Community Action Grant Projects
Sustainable Agriculture: Measuring Success
This research project was undertaken from June through December 2011. The research was funded by the Urban land Institute (ULI) Foundation with in-kind support from several partner organizations: the ULI Idaho District Council, the University of Idaho, Boise State University, and the Community Planning Association of Southwest Idaho (COMPASS). The original initiative for the research was to provide information as part of the update of the Regional Long Range Transportation and Sustainability Plan being undertaken by the Community Planning Association of Southwest Idaho (COMPASS).
The research objectives were to:
- Focus attention on the contribution that a local food supply has on regional
- Identify the effect that improving the economics of agriculture can have on
better land development practices.
- Provide a better understanding of the current and future food security needs of
the region and how that should be addressed through regional planning.
- Set forth ways to measure progress and success in determining the economic
sustainability of the local food economy and for improving the region’s
contribution in supporting local food.
The research focus was from three perspectives: (1) what is the current market for foods produced locally and what agricultural products can be produced or are produced locally that meet our basic needs. How does this production translate into acreage and what is the available land supply to meet our food needs locally? (2) What are the current land use conditions as it relates to agricultural? What have been the trends in land conversions, what is the current use of land, and what are the current policies and practices that influence agricultural land uses? (3) What is the opinion of farmers, developers, planners and policy makers about the challenges and opportunities for agriculture land use?

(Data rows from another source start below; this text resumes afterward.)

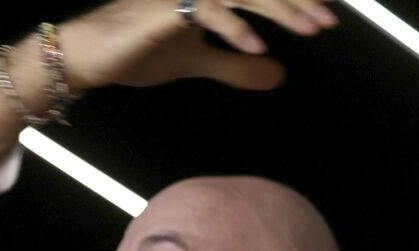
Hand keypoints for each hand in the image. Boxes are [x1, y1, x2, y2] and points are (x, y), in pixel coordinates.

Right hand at [55, 0, 337, 93]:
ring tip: (312, 29)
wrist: (87, 54)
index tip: (330, 8)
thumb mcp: (194, 60)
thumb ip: (235, 63)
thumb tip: (279, 74)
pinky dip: (238, 30)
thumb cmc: (135, 50)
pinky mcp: (169, 8)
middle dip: (301, 0)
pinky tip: (259, 48)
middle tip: (331, 19)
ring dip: (283, 10)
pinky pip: (212, 12)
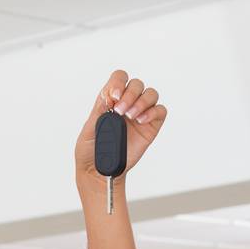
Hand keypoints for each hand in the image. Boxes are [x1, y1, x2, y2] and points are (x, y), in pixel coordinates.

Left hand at [75, 69, 166, 183]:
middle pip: (136, 84)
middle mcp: (127, 104)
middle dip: (129, 94)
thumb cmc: (91, 149)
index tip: (113, 97)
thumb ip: (99, 111)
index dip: (118, 82)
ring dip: (141, 102)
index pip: (119, 78)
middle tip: (120, 111)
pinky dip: (153, 112)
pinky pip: (160, 111)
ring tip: (130, 116)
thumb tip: (109, 96)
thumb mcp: (89, 128)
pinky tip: (141, 121)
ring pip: (150, 94)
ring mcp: (140, 115)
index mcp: (111, 100)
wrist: (100, 169)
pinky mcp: (150, 126)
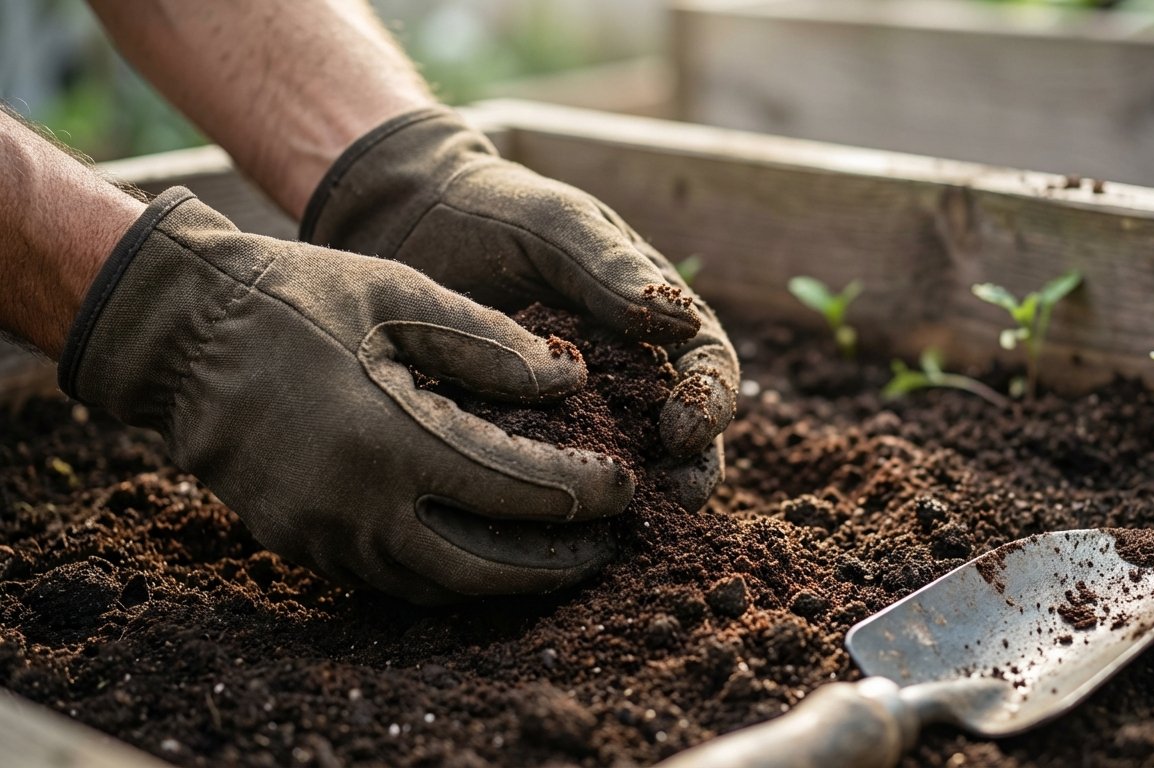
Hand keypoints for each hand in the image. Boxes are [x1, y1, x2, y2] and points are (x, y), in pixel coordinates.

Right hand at [61, 188, 637, 603]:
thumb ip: (491, 343)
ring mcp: (323, 537)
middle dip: (558, 562)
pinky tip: (481, 548)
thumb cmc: (295, 298)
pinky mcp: (300, 546)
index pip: (518, 490)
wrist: (180, 335)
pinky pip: (390, 580)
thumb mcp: (400, 295)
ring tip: (557, 555)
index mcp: (392, 439)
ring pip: (437, 586)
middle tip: (606, 543)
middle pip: (486, 567)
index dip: (583, 493)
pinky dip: (447, 573)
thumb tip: (572, 380)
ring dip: (505, 580)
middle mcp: (357, 508)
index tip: (625, 484)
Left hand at [300, 107, 738, 511]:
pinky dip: (558, 503)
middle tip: (672, 500)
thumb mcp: (552, 225)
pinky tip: (543, 526)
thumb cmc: (491, 210)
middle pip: (685, 435)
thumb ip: (610, 267)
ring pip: (625, 467)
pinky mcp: (526, 439)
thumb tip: (684, 322)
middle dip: (689, 470)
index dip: (712, 402)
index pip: (708, 366)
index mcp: (655, 314)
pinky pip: (552, 478)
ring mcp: (580, 411)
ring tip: (621, 526)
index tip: (684, 430)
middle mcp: (629, 370)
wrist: (403, 219)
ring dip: (633, 500)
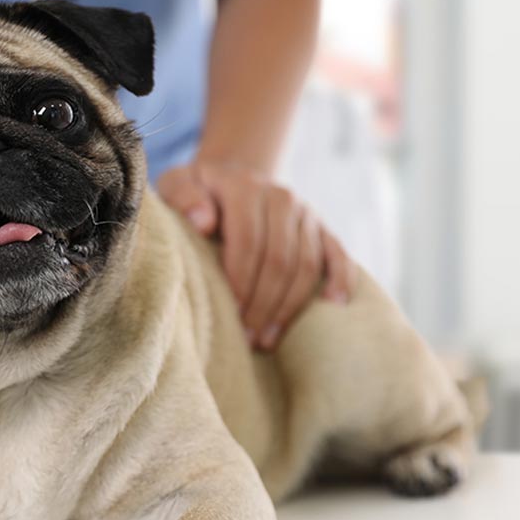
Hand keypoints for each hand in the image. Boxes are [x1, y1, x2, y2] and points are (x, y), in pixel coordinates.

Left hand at [157, 160, 353, 349]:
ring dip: (289, 307)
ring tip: (266, 341)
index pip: (249, 240)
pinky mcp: (322, 228)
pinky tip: (334, 306)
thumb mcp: (177, 185)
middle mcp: (282, 197)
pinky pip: (338, 255)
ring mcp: (306, 213)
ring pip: (307, 264)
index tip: (230, 313)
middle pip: (280, 258)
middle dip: (263, 304)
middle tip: (246, 339)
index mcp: (245, 187)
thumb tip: (204, 223)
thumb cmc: (196, 192)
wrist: (231, 178)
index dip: (241, 280)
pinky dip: (341, 279)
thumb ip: (183, 198)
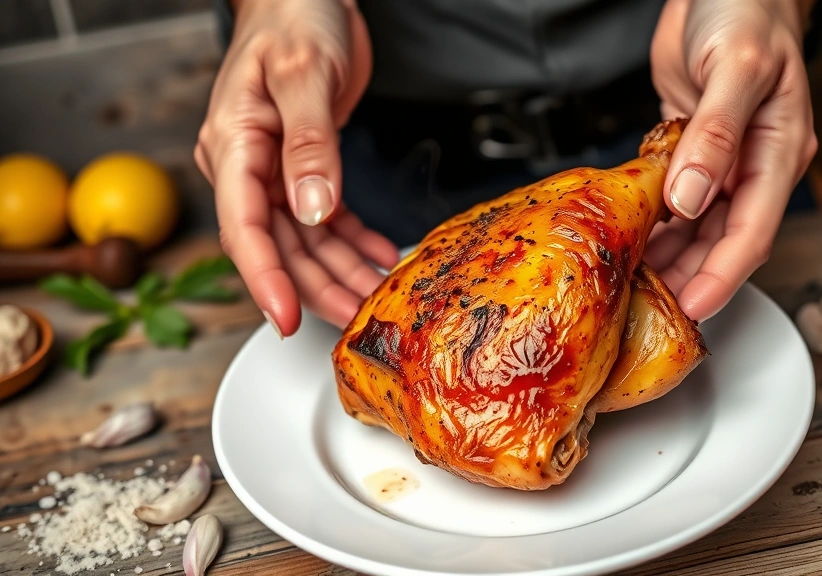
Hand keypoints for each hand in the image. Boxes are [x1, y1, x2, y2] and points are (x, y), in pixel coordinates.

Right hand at [194, 0, 397, 336]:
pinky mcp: (304, 167)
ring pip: (306, 239)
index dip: (264, 277)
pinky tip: (379, 254)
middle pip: (279, 244)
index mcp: (233, 143)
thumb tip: (312, 208)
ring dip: (341, 270)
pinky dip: (353, 239)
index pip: (242, 225)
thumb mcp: (305, 74)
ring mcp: (275, 170)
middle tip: (357, 317)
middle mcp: (248, 165)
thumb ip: (310, 144)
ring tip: (377, 296)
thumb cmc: (294, 17)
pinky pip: (326, 218)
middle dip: (317, 286)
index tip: (285, 316)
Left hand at [646, 0, 816, 321]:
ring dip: (668, 255)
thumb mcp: (736, 68)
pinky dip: (655, 223)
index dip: (722, 275)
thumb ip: (715, 135)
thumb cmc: (746, 11)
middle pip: (723, 240)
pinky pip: (673, 200)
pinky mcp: (692, 150)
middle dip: (690, 277)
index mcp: (779, 152)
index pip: (753, 231)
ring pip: (697, 227)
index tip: (694, 306)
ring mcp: (722, 160)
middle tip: (651, 307)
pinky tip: (631, 239)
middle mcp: (753, 164)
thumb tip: (690, 199)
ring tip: (634, 283)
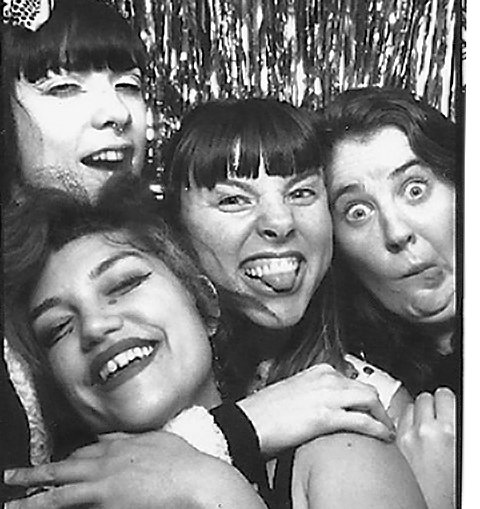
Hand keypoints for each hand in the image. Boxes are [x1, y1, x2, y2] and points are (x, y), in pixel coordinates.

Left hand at [4, 431, 266, 508]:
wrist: (192, 478)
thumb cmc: (181, 460)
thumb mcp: (156, 438)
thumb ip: (132, 438)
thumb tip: (115, 437)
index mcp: (119, 444)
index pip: (85, 448)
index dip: (69, 456)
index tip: (58, 462)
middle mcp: (106, 460)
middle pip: (63, 465)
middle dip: (35, 472)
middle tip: (12, 477)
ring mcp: (104, 482)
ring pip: (60, 488)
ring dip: (34, 494)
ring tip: (12, 501)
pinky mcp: (106, 500)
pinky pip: (74, 505)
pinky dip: (57, 505)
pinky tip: (45, 508)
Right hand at [237, 363, 395, 455]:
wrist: (249, 422)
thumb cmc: (266, 411)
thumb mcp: (294, 391)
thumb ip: (314, 391)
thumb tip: (326, 403)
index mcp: (318, 371)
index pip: (353, 379)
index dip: (365, 395)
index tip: (370, 406)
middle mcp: (326, 378)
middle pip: (366, 388)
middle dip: (379, 406)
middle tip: (383, 420)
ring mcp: (327, 396)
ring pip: (370, 400)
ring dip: (383, 417)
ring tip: (386, 431)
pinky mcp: (326, 417)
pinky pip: (363, 421)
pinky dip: (378, 428)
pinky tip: (384, 437)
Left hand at [396, 387, 455, 508]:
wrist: (433, 508)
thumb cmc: (451, 490)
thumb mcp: (463, 454)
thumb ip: (455, 429)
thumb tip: (450, 414)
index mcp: (447, 432)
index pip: (443, 395)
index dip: (446, 401)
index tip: (447, 406)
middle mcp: (423, 431)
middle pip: (424, 398)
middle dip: (431, 406)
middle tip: (437, 419)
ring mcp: (405, 437)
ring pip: (409, 407)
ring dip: (416, 414)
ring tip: (425, 428)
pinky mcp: (393, 446)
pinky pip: (397, 423)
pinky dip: (404, 425)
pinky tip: (412, 436)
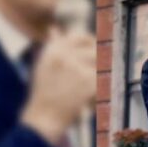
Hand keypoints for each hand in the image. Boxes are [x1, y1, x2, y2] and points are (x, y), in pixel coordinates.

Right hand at [21, 27, 95, 143]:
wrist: (44, 117)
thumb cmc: (44, 93)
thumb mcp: (43, 65)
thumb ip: (52, 46)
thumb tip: (55, 29)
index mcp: (54, 50)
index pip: (79, 36)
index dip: (90, 41)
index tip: (94, 49)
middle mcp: (66, 55)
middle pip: (94, 49)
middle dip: (98, 59)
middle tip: (97, 71)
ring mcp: (78, 67)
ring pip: (101, 63)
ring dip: (100, 73)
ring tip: (92, 85)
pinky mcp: (89, 81)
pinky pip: (103, 78)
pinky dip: (101, 86)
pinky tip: (92, 96)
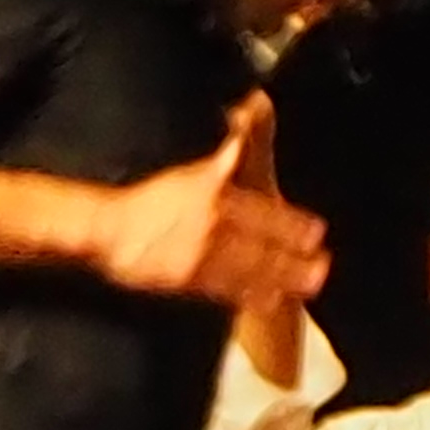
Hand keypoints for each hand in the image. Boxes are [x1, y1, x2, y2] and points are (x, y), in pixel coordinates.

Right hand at [95, 98, 327, 305]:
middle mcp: (211, 225)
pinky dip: (251, 295)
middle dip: (294, 256)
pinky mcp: (188, 280)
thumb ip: (221, 160)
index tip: (317, 231)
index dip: (290, 224)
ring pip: (250, 268)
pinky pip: (226, 289)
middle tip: (323, 266)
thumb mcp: (186, 172)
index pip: (261, 211)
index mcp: (212, 195)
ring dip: (282, 277)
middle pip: (262, 243)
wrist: (106, 228)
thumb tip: (245, 129)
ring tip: (309, 285)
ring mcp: (201, 255)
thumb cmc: (145, 200)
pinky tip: (270, 300)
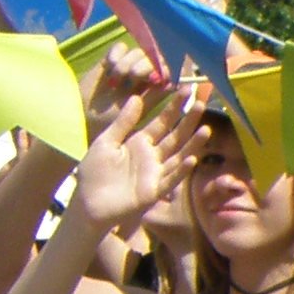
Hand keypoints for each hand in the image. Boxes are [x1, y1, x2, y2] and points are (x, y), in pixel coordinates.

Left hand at [69, 89, 207, 227]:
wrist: (87, 203)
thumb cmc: (94, 172)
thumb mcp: (106, 142)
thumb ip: (123, 122)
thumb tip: (136, 97)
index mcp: (140, 142)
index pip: (162, 122)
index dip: (174, 107)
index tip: (186, 90)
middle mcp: (152, 156)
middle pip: (175, 136)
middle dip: (188, 121)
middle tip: (201, 104)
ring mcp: (155, 173)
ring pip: (178, 156)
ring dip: (192, 144)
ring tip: (205, 130)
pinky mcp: (154, 191)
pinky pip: (170, 179)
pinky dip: (181, 170)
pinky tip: (192, 159)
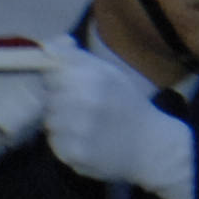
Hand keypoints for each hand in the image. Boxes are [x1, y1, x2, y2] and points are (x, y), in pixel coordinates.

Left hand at [44, 44, 196, 198]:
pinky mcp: (72, 153)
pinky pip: (54, 142)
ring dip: (62, 122)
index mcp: (93, 77)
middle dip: (62, 102)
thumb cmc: (127, 104)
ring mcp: (77, 129)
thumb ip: (76, 57)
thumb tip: (48, 45)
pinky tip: (86, 140)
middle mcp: (83, 101)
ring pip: (49, 121)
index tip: (76, 88)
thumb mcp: (109, 73)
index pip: (50, 74)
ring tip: (87, 125)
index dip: (60, 81)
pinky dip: (65, 141)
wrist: (150, 145)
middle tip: (87, 109)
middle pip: (48, 98)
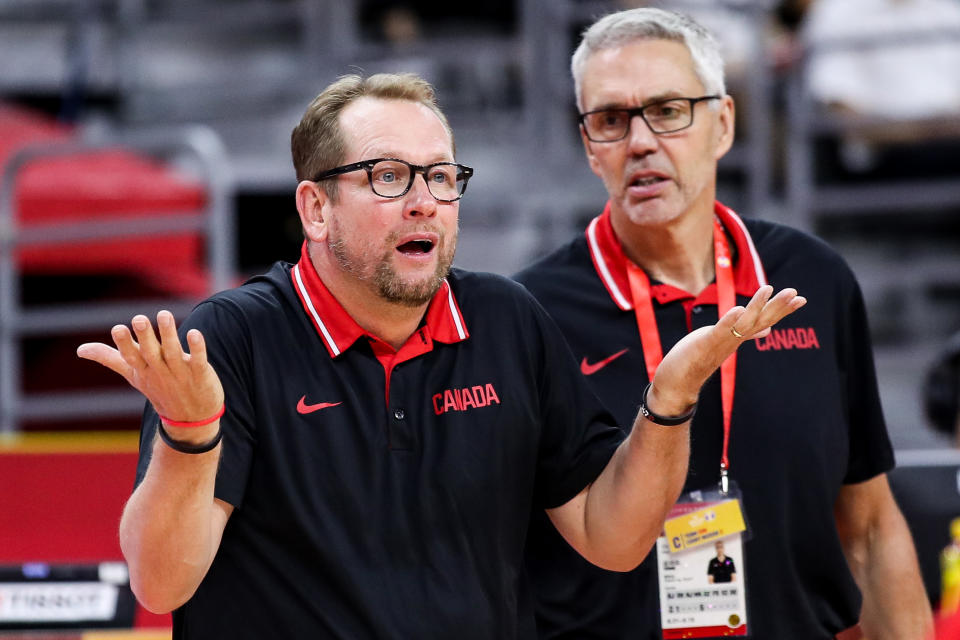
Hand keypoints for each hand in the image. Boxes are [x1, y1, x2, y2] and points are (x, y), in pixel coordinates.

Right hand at [76, 310, 223, 422]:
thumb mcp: (134, 375)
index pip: (130, 357)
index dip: (125, 344)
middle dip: (145, 336)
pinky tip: (194, 334)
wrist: (191, 419)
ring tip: (164, 314)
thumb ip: (110, 359)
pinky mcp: (200, 373)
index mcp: (142, 370)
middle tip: (139, 319)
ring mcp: (180, 373)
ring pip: (173, 352)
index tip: (118, 329)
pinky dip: (197, 348)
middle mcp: (160, 371)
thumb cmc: (160, 390)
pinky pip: (198, 360)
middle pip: (150, 353)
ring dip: (169, 334)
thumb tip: (80, 349)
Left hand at [649, 286, 805, 413]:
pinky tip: (737, 309)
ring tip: (769, 288)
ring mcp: (721, 342)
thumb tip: (768, 329)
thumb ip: (747, 333)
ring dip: (756, 307)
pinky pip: (719, 332)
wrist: (678, 383)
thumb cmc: (700, 359)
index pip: (765, 320)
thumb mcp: (725, 340)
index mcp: (739, 336)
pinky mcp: (705, 344)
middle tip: (797, 292)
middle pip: (760, 321)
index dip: (782, 310)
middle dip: (778, 307)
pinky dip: (729, 322)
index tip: (801, 298)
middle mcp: (734, 340)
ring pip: (744, 324)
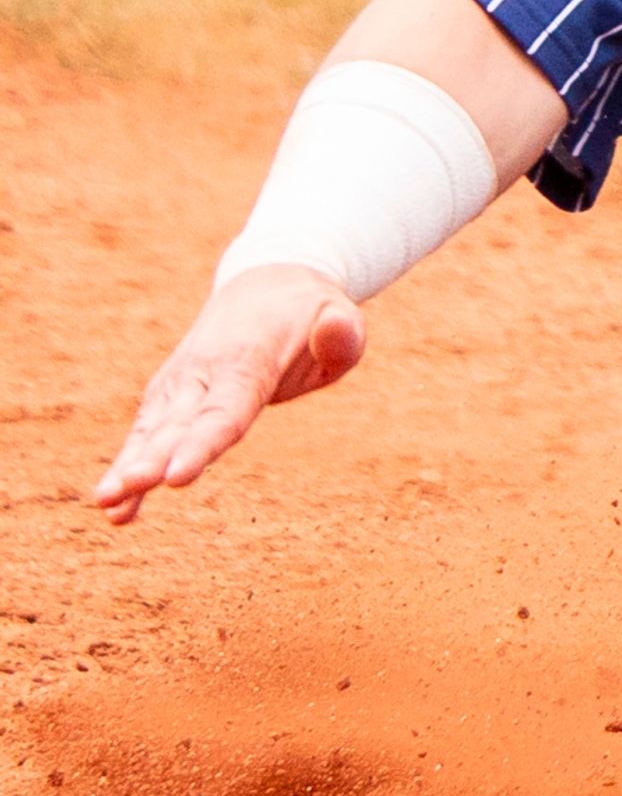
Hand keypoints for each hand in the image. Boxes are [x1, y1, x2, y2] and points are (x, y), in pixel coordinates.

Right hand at [91, 265, 364, 524]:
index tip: (176, 477)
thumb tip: (335, 330)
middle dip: (149, 461)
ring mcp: (180, 384)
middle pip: (176, 425)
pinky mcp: (168, 396)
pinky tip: (115, 509)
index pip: (224, 410)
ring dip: (128, 467)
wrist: (266, 286)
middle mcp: (203, 371)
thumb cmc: (311, 314)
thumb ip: (341, 333)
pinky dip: (129, 465)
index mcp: (247, 358)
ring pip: (152, 431)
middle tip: (119, 493)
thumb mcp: (340, 315)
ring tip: (105, 504)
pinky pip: (146, 435)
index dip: (199, 445)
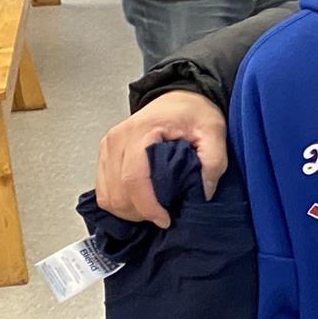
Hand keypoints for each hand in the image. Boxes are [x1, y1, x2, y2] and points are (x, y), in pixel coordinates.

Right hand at [95, 89, 228, 227]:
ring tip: (153, 211)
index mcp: (140, 132)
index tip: (166, 219)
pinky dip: (120, 203)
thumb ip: (213, 161)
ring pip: (106, 195)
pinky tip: (140, 204)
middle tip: (164, 216)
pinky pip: (103, 190)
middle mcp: (116, 139)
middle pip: (117, 191)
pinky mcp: (105, 156)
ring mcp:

The attachments include a summary brochure of the research findings and portions of the final report.
Consequences of Residential Infill Development on Existing Neighborhoods in the Treasure Valley
In 2004, the Urban Land Institute awarded a community action grant to the newly formed Idaho District Council. In partnership with Idaho Smart Growth, the purpose of the grant was to examine if in-fill projects resulted in the negative consequences that neighborhoods feared at the time the project was approved.
The study was conducted over a three year period with assistance from, Boise State University, the Ada County Assessor’s Office, the Ada County Highway District, the Cities of Meridian and Boise, builders and developers, and neighborhood association leaders.
Seven completed in-fill projects were analyzed. A review of the hearing and public comments for each project was documented. Changes in property valuation, parking and traffic conditions before and after the project were assessed. An on-site and mail survey was conducted of neighborhood opinions, and the developers of the projects were interviewed.
The general findings of the study are that many of the factors that create apprehension about in-fill projects are difficult to assess. These factors include density, neighborhood incompatibility, design, and lack of public amenities. For the factors that can be qualified, including traffic, parking and property values the community fears are generally unfounded.